> _WHAT IS NEEDED_: Repeat exactly, and only, the lines below starting at the line that contains "left eye: (572, 382)" and ending at the line that contains "left shoulder: (81, 386)", inclusive of both.

── MATERIAL SHOWN

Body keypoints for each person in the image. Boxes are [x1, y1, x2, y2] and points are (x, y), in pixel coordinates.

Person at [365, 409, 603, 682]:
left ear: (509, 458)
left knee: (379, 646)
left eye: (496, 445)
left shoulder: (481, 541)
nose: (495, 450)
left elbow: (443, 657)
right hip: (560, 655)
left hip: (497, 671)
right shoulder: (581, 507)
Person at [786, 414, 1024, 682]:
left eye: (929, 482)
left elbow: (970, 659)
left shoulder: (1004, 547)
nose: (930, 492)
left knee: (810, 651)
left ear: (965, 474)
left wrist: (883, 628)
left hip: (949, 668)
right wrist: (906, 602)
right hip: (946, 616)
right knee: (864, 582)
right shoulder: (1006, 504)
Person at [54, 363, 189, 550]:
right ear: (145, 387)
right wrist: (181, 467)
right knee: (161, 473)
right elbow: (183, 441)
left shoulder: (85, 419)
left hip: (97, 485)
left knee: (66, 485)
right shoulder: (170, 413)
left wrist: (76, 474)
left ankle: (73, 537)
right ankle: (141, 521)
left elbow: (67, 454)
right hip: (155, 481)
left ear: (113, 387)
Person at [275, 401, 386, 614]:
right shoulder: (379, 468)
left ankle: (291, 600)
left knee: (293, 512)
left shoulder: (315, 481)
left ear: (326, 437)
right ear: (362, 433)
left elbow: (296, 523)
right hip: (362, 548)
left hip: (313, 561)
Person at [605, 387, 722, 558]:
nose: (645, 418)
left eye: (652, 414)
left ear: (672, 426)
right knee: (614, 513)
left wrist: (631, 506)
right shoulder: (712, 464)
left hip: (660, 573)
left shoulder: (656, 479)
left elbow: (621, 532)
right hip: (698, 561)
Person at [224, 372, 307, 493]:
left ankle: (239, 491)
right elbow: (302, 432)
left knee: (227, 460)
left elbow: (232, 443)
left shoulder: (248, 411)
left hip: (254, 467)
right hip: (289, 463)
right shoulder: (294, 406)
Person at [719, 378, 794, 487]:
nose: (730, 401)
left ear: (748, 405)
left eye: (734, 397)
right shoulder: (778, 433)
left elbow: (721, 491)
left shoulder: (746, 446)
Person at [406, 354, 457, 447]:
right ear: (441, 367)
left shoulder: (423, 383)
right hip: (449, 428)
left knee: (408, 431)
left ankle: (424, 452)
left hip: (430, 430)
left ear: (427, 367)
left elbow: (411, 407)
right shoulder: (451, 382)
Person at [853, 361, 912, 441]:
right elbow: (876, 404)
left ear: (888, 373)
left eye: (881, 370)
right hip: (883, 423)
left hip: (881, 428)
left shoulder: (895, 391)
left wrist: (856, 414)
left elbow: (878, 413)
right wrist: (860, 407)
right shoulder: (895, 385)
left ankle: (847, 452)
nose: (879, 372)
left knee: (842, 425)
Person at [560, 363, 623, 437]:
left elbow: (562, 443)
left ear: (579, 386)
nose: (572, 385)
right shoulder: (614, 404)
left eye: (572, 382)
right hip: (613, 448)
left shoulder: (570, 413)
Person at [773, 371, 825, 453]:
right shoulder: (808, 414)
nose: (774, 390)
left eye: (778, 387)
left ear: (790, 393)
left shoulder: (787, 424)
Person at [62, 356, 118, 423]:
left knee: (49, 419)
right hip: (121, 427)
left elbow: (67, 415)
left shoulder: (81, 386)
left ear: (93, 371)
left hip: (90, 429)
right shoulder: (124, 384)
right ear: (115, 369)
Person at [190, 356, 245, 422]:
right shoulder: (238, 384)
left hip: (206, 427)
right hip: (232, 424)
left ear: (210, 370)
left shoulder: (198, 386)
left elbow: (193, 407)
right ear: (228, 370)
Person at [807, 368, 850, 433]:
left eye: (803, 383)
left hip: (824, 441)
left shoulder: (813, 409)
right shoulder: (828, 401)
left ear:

────

> _RESPONSE TO THIS EXERCISE_:
left eye: (572, 382)
right hip: (613, 448)
left shoulder: (570, 413)
Person at [773, 371, 825, 453]:
right shoulder: (808, 414)
nose: (774, 390)
left eye: (778, 387)
left ear: (790, 393)
left shoulder: (787, 424)
Person at [62, 356, 118, 423]:
left knee: (49, 419)
right hip: (121, 427)
left elbow: (67, 415)
left shoulder: (81, 386)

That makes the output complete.